▶ **Exercice A**: Recopie mot pour mot l'article sur Sindika Dokolo, en entier.

▶ **Texte source**:
# # #

Société
Collectionneur d’art, marié à Isabel dos Santos, fille du président angolais, Sindika Dokolo a pu donner l’impression d’osciller entre art et politique. Il explique. La situation est de plus en plus inquiétante en RD Congo, où les violences se multiplient. Plusieurs dizaines de milliers de Congolais ont été contraints de fuir le Kasaï, dans le centre du pays, pour trouver refuge en Angola voisin, où certains d’entre eux ont été maltraités dans une quasi-indifférence des autorités de Kinshasa.
Congolais lui-même, Sindika Dokolo a été sensible à la détresse de ses compatriotes réfugiés en Angola, à qui il a accordé une aide humanitaire. D’ordinaire discret et peu loquace, ce quadra, collectionneur d’art et homme d’affaires, marié à Isabel dos Santos, considérée comme la femme la plus riche d’Afrique, a manifesté son indignation sur les réseaux sociaux et a montré un certain pessimisme quant à la situation en RDC caractérisée par un processus électoral loin d’inspirer confiance. Alors que certains lui prêtent l’intention de se porter candidat à l’élection présidentielle prévue en décembre 2017, entre art et politique, il a livré au Point Afrique le fond de sa pensée.
Le Point Afrique : pourquoi avez-vous fait ce geste humanitaire à l’endroit de ce groupe de réfugiés congolais en Angola ?

# # #

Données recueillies
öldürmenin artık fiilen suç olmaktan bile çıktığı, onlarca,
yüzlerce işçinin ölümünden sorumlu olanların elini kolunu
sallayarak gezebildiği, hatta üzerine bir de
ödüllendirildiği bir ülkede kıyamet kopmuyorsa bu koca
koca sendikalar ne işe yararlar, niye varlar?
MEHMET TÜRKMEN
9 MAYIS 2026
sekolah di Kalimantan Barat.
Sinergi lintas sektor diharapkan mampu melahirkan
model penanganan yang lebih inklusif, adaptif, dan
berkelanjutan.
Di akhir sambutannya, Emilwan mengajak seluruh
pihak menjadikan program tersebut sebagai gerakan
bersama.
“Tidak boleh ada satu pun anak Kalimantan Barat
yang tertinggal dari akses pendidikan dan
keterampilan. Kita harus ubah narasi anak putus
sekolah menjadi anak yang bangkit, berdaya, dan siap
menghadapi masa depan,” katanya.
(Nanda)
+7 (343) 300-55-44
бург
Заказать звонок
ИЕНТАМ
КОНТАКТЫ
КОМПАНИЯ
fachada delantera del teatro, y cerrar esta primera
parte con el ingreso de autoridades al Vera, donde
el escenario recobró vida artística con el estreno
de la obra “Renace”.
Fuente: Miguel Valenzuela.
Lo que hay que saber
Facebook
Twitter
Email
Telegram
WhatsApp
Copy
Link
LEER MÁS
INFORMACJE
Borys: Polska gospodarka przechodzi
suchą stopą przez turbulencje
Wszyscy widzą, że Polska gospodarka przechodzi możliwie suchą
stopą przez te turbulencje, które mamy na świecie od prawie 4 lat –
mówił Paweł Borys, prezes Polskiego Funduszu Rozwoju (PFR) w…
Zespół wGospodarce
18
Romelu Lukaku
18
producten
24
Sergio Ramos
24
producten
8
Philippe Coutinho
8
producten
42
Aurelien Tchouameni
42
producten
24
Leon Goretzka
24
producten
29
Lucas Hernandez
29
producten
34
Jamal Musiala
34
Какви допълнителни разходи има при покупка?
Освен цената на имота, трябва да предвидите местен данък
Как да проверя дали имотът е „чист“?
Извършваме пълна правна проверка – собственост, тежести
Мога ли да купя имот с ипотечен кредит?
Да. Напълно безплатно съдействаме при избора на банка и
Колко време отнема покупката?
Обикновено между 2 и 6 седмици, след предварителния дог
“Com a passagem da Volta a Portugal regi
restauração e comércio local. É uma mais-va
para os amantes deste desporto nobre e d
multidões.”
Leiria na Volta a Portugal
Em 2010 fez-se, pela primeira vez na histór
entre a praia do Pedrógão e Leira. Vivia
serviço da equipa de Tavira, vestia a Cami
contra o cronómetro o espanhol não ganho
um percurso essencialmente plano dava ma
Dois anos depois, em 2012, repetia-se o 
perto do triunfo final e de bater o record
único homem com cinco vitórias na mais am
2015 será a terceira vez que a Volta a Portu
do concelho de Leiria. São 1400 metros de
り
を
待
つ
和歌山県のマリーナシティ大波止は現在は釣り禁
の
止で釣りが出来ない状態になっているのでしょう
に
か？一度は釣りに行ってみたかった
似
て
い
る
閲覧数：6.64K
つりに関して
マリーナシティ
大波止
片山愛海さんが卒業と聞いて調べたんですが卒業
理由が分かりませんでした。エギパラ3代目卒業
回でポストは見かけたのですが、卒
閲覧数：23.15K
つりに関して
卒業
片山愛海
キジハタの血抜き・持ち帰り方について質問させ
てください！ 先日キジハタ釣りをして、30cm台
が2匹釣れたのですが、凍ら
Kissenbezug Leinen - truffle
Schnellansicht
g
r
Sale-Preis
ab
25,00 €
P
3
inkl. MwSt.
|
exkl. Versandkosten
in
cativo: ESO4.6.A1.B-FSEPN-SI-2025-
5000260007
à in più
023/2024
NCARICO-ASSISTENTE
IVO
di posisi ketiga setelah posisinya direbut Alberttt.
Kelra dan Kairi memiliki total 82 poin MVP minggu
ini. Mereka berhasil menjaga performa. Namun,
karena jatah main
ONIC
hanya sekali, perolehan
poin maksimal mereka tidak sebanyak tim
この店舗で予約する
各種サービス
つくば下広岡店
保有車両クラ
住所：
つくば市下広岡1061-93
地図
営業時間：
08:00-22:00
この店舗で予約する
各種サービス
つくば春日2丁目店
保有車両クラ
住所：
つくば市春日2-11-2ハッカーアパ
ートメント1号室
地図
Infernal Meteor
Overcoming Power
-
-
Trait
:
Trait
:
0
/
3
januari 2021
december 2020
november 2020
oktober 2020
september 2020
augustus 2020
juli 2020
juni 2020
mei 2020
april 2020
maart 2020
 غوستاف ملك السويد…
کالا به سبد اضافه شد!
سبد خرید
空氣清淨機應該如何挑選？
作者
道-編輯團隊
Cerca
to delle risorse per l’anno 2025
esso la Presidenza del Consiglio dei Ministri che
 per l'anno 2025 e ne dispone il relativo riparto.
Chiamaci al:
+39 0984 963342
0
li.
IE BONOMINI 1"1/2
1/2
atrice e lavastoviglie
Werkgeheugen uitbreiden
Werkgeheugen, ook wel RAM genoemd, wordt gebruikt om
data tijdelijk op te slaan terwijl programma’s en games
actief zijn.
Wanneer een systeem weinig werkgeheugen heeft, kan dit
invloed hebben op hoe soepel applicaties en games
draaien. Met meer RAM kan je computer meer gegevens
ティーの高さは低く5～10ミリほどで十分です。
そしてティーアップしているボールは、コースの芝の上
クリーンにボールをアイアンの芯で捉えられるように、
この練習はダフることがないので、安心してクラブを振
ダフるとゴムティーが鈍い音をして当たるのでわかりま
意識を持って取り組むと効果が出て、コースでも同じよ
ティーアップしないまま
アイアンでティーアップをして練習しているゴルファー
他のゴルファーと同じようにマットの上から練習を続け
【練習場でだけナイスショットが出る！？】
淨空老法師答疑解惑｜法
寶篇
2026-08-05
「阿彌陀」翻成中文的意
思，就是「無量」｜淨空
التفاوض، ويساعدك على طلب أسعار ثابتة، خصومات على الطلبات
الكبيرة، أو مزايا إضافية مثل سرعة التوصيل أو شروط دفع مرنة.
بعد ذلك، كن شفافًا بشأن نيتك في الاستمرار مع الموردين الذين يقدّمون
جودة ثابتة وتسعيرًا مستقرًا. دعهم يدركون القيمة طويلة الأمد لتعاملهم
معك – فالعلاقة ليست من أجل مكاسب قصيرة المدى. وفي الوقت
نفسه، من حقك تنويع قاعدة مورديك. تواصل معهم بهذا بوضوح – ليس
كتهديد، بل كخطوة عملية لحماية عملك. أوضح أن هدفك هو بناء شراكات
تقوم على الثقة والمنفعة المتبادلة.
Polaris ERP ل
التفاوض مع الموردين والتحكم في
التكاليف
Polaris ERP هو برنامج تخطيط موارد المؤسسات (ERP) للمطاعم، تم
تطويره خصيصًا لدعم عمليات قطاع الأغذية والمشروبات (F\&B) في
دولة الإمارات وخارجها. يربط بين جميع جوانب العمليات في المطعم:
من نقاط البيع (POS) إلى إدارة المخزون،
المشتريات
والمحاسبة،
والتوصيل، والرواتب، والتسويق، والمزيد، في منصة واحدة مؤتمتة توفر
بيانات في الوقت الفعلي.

# # #

▶ **Exercice B**: Cite à l'identique les lignes des données recueillies, de la toute première jusqu'à celle qui contient « keterampilan. Kita harus », celle-ci comprise.

▶ **Résultat obtenu A**:
Société
Collectionneur d’art, marié à Isabel dos Santos, fille du président angolais, Sindika Dokolo a pu donner l’impression d’osciller entre art et politique. Il explique. La situation est de plus en plus inquiétante en RD Congo, où les violences se multiplient. Plusieurs dizaines de milliers de Congolais ont été contraints de fuir le Kasaï, dans le centre du pays, pour trouver refuge en Angola voisin, où certains d’entre eux ont été maltraités dans une quasi-indifférence des autorités de Kinshasa.
Congolais lui-même, Sindika Dokolo a été sensible à la détresse de ses compatriotes réfugiés en Angola, à qui il a accordé une aide humanitaire. D’ordinaire discret et peu loquace, ce quadra, collectionneur d’art et homme d’affaires, marié à Isabel dos Santos, considérée comme la femme la plus riche d’Afrique, a manifesté son indignation sur les réseaux sociaux et a montré un certain pessimisme quant à la situation en RDC caractérisée par un processus électoral loin d’inspirer confiance. Alors que certains lui prêtent l’intention de se porter candidat à l’élection présidentielle prévue en décembre 2017, entre art et politique, il a livré au Point Afrique le fond de sa pensée.
Le Point Afrique : pourquoi avez-vous fait ce geste humanitaire à l’endroit de ce groupe de réfugiés congolais en Angola ?

▶ **Résultat obtenu B**:
öldürmenin artık fiilen suç olmaktan bile çıktığı, onlarca,
yüzlerce işçinin ölümünden sorumlu olanların elini kolunu
sallayarak gezebildiği, hatta üzerine bir de
ödüllendirildiği bir ülkede kıyamet kopmuyorsa bu koca
koca sendikalar ne işe yararlar, niye varlar?
MEHMET TÜRKMEN
9 MAYIS 2026
sekolah di Kalimantan Barat.
Sinergi lintas sektor diharapkan mampu melahirkan
model penanganan yang lebih inklusif, adaptif, dan
berkelanjutan.
Di akhir sambutannya, Emilwan mengajak seluruh
pihak menjadikan program tersebut sebagai gerakan
bersama.
“Tidak boleh ada satu pun anak Kalimantan Barat
yang tertinggal dari akses pendidikan dan
keterampilan. Kita harus ubah narasi anak putus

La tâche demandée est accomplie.